E se l’Italia fosse un Paese per giovani? Ci sono storie di persone che tornano in Italia o che non sono mai partite, che decidono di buttarsi in un progetto, magari in apparenza impossibile, che poi decolla e funziona. Non è casuale se di queste storie ne ascoltiamo sempre di più, è un timido sintomo di una tendenza sociale che coinvolge i giovanissimi e i giovani adulti, che si dicono felici della scelta fatta.
I dati statistici mostrano che la maggior parte delle persone che emigra proviene dalle regioni meridionali della penisola, che tendenzialmente offrono meno prospettive, meno incentivi, e meno fiducia. Non sempre si tratta di una scelta definitiva. Nel flusso di coloro che decidono di espatriare ci sono tanti laureati, ma anche tanti giovani con titoli di studio medio-basso e la destinazione predominante resta l’Europa. Il punto, tuttavia, non è solo partire, tornare o restare, è piuttosto comprendere che da queste dinamiche impattanti scaturiscono effetti sociali, economici e culturali, che dimostrano quanto le cose siano ogni volta più complesse di come appaiono.
C’è nell’aria, negli ultimi anni, proprio i più recenti, una ricerca di autenticità e semplicità nei più giovani, quelli compresi tra i venti e i trent’anni circa, che li riporta nei propri luoghi di origine.
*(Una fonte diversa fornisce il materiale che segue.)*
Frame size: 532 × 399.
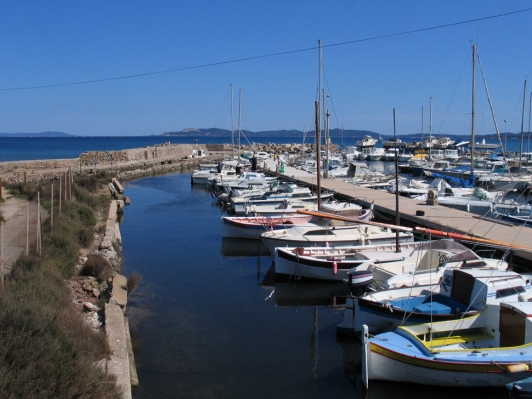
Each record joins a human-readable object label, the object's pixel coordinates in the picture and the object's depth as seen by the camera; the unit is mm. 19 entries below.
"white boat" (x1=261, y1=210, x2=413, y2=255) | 20625
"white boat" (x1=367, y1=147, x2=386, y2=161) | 90188
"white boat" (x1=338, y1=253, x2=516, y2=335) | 12094
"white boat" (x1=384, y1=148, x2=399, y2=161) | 88812
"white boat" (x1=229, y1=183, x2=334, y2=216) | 28297
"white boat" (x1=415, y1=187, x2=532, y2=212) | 26298
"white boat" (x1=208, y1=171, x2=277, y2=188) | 40306
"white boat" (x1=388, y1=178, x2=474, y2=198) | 33719
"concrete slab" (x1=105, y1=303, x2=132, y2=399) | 8843
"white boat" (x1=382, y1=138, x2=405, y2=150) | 106619
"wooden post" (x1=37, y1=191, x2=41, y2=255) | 14133
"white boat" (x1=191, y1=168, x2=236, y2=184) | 51000
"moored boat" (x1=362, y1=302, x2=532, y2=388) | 10195
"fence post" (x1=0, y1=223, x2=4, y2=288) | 10609
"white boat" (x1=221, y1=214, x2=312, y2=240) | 25109
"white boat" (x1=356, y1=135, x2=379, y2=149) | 104919
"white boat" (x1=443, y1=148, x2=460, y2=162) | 71550
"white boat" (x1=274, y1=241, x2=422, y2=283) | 17875
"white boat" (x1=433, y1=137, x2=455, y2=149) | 97938
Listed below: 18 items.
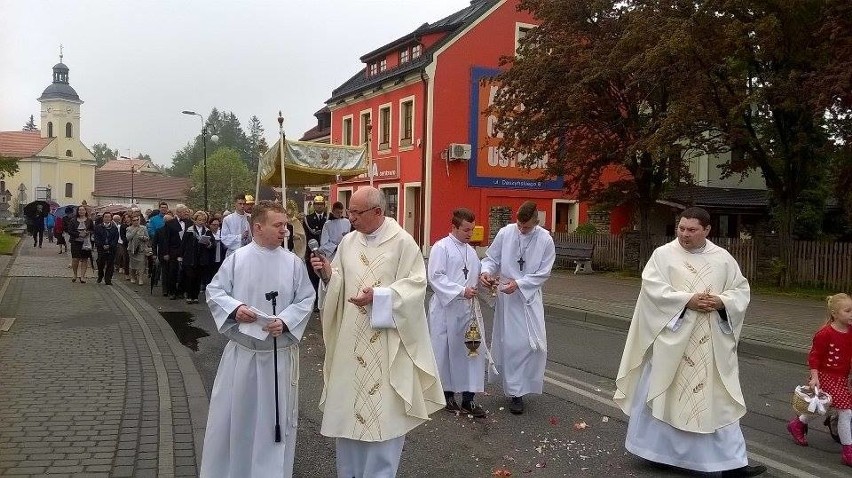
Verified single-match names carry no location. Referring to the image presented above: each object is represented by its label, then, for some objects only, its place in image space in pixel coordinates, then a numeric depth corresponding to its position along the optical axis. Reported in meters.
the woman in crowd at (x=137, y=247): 17.78
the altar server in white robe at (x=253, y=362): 4.11
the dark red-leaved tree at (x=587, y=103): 20.30
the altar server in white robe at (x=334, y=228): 12.62
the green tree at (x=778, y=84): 15.62
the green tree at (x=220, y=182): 79.50
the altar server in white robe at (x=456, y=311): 6.54
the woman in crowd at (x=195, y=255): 14.57
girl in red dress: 5.50
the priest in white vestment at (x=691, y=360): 5.03
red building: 30.17
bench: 23.94
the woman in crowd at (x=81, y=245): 17.03
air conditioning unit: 29.84
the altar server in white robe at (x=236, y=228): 13.32
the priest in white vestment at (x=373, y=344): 4.32
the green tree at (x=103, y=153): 162.54
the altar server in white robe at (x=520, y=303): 6.69
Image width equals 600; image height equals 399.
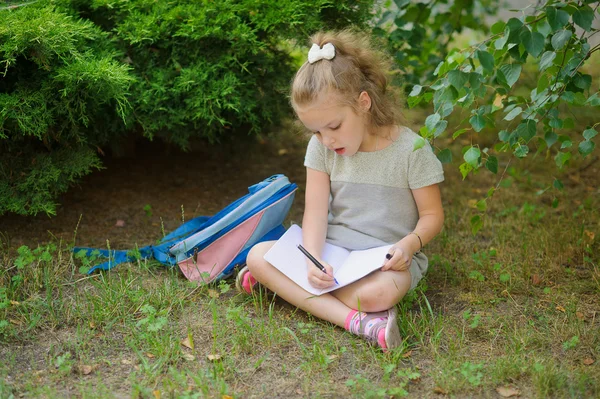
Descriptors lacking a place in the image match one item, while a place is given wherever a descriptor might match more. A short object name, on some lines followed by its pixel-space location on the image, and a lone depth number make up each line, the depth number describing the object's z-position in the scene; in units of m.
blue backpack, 2.88
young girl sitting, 2.50
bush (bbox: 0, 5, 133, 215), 2.71
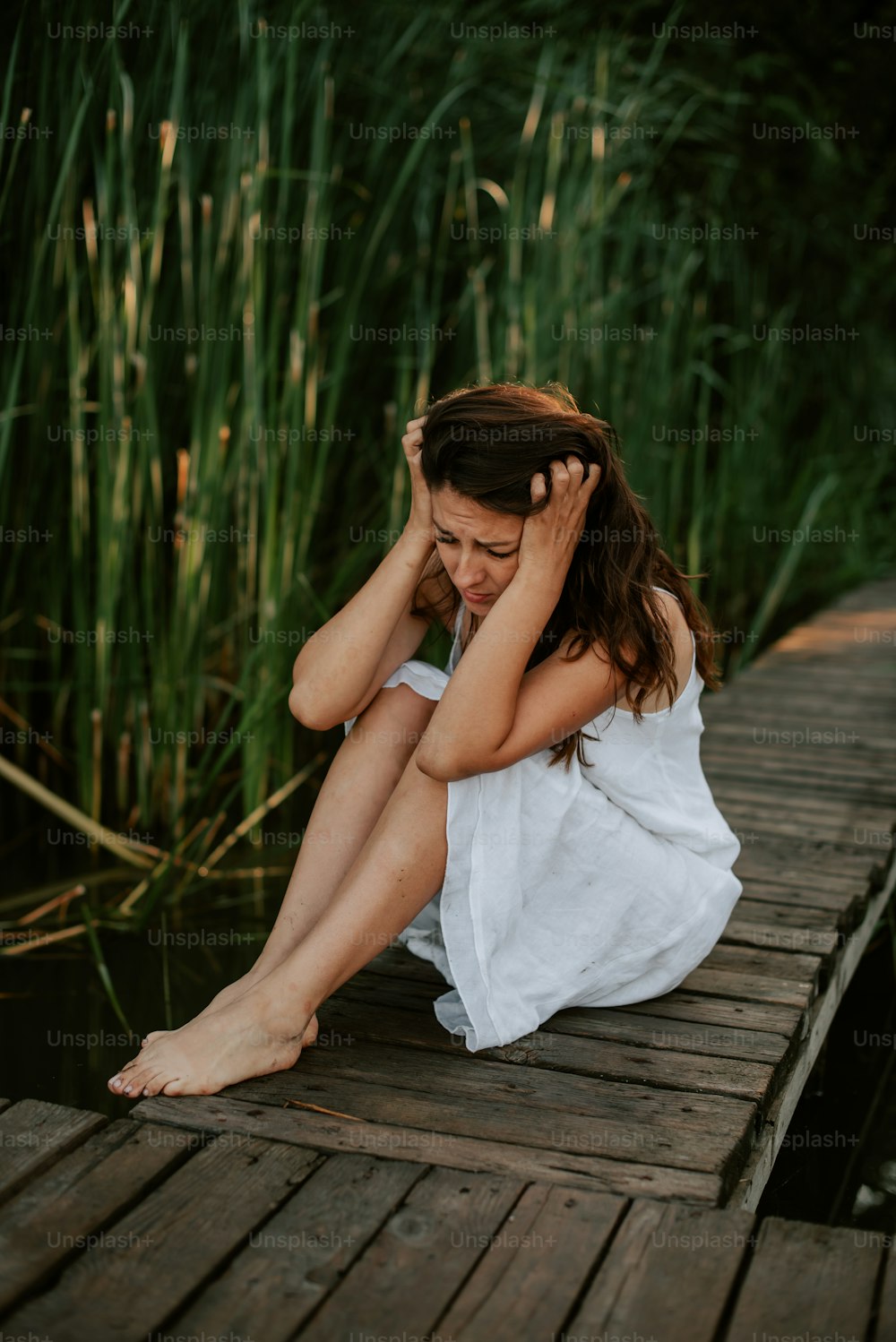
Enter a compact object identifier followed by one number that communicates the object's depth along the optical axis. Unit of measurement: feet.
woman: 5.36
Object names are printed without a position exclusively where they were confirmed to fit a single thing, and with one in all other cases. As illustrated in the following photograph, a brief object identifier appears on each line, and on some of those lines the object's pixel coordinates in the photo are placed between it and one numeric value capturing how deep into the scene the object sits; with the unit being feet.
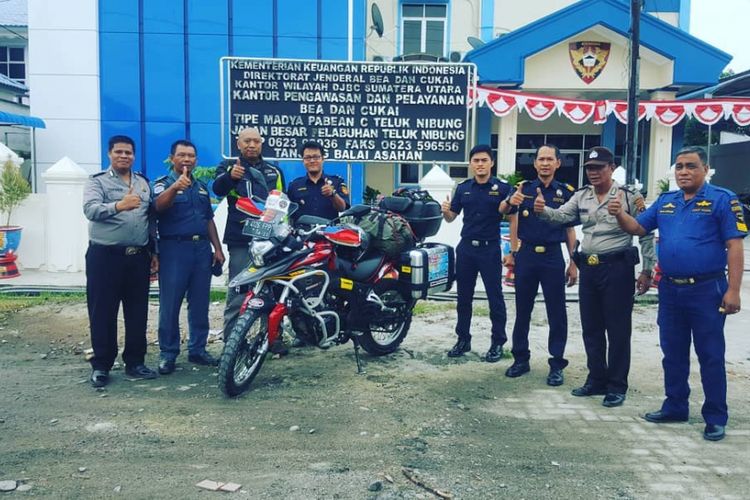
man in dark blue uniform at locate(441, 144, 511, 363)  18.44
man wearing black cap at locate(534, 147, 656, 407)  15.11
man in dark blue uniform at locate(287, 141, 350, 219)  19.42
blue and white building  50.88
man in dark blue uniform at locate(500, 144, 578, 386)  16.90
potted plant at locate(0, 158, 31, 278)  30.22
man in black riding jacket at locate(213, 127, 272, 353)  17.89
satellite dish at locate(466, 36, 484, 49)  55.52
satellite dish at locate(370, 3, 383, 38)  54.08
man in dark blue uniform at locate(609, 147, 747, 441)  13.10
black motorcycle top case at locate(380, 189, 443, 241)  18.98
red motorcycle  15.15
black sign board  29.71
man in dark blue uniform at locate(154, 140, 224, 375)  17.22
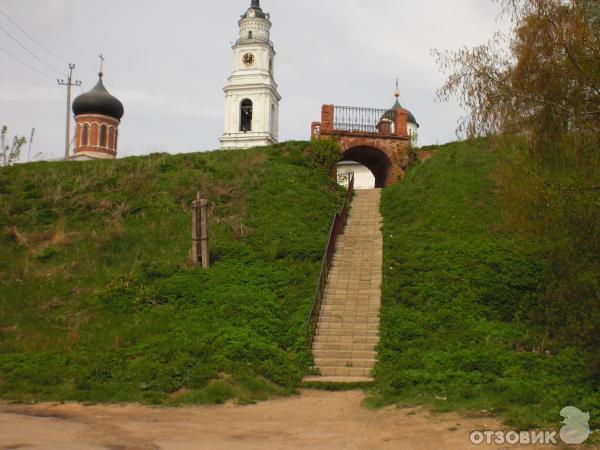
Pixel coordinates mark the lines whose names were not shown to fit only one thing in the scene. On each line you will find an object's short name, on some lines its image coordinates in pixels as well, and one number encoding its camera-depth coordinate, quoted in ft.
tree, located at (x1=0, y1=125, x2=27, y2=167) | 91.91
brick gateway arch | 87.66
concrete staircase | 41.63
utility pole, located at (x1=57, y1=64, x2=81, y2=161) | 131.34
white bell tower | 158.81
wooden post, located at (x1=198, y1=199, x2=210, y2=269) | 55.01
Ci sono quelli che vanno via per necessità, e lo fanno perché non vedono futuro, ma qualcosa poi cambia a un certo punto e nuovi, o dimenticati, bisogni tornano a farsi sentire. Quindi, si torna a casa. E ci sono quelli che, invece, non vanno proprio via, e, pur con fatica, decidono di restare nella propria città e tentare lì la fortuna. Questi fenomeni non sono solo nell’aria, sono anche nei numeri: i dati disponibili relativi agli ultimi due anni mettono in luce due tendenze interessanti, cioè l’aumento dei giovani che rimpatriano e la decrescita di chi espatria.
Il fenomeno del rientro in patria coinvolge tutta la penisola, dal nord al sud, interessando soprattutto le città meridionali. Chi torna lo fa per ragioni sociali, quindi familiari e affettive, ma lo fa anche perché ha il desiderio e la speranza di costruire qualcosa nella propria terra, anche se questa presenta delle condizioni non sempre favorevoli. E, ancora, lo fa perché sente il bisogno di riscoprire la bellezza del luogo, riprendersi il proprio tempo. Gli stessi motivi animano anche coloro che decidono di restare e di non fare esperienze all’estero, neanche in via transitoria. Questi giovani vogliono investire sul proprio territorio, esserne una componente attiva, avvalendosi delle competenze e delle conoscenze apprese durante gli anni all’estero e accettando i rischi e le difficoltà che potrebbero incontrare sul percorso.
Chi studia le dinamiche giovanili usa il termine “restanza”, coniazione non recente ma tornata in auge grazie all’antropologo Vito Teti. “Restante” è chi torna o chi resta nella propria terra d’origine, con decisione e ostinazione, assumendo un atteggiamento propositivo verso di essa. Perché se ci vuole tanto coraggio a lasciar tutto e andare via, ce ne vuole tanto anche a restare, o tornare.